▸ TASK TO COMPLETE
Read through the records. Copy each line that has the word "Rendered".

Stored items:
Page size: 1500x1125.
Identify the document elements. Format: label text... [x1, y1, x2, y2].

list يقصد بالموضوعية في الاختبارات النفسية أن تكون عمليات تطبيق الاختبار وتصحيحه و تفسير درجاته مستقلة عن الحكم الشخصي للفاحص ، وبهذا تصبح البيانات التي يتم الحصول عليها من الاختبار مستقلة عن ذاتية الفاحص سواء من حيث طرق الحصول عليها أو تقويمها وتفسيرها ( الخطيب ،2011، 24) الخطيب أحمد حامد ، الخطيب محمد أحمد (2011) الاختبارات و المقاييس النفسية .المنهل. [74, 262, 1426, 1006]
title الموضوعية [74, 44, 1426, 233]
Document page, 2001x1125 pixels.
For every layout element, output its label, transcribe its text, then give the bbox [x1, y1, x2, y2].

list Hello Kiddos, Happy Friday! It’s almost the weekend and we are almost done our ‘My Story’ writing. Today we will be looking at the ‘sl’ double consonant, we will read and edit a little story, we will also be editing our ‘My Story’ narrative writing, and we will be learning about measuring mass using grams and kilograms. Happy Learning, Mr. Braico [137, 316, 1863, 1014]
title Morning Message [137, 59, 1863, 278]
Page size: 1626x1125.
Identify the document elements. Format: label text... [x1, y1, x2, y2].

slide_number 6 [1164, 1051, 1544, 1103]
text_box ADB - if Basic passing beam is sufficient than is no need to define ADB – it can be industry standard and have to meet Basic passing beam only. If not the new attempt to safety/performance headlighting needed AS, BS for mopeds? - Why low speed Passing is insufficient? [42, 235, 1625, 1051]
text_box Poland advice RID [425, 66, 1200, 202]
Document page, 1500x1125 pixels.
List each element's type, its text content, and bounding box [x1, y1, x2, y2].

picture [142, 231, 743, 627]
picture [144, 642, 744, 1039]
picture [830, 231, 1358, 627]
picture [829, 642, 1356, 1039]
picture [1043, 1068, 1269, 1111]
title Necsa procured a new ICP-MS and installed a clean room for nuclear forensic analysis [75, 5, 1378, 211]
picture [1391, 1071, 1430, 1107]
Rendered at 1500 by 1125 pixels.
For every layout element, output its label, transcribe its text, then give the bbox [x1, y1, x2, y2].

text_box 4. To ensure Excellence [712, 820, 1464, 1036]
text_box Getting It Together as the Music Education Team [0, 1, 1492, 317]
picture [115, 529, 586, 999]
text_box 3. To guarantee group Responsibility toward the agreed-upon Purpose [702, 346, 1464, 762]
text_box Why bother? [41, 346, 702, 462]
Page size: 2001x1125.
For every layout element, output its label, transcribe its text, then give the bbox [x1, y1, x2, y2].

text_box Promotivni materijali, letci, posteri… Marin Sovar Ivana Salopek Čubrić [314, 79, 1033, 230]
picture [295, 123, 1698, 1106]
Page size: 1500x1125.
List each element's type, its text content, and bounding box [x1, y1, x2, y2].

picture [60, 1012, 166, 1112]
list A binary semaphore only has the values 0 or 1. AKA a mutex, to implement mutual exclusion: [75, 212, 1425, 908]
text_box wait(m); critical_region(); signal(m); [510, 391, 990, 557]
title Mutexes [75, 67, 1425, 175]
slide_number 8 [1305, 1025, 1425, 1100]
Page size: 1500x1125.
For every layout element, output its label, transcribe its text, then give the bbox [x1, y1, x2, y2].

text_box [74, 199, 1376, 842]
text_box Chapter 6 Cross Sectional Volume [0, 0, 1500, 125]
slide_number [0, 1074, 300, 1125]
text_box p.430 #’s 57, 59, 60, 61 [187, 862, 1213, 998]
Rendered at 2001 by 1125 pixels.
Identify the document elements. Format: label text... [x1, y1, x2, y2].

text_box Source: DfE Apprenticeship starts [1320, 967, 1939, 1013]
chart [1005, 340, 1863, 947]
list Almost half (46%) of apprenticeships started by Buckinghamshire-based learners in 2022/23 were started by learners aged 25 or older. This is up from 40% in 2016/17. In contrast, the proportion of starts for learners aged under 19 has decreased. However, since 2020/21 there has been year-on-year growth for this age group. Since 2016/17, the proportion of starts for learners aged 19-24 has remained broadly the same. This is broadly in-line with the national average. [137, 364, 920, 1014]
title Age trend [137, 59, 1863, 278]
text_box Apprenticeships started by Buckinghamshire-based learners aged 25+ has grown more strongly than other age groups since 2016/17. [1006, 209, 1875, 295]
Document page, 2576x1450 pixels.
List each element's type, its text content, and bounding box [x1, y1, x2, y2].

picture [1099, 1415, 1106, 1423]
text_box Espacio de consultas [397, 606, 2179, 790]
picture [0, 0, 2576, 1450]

▸ COMPLETED TASK
Rendered at 1500 by 1125 pixels.
Rendered at 2001 by 1125 pixels.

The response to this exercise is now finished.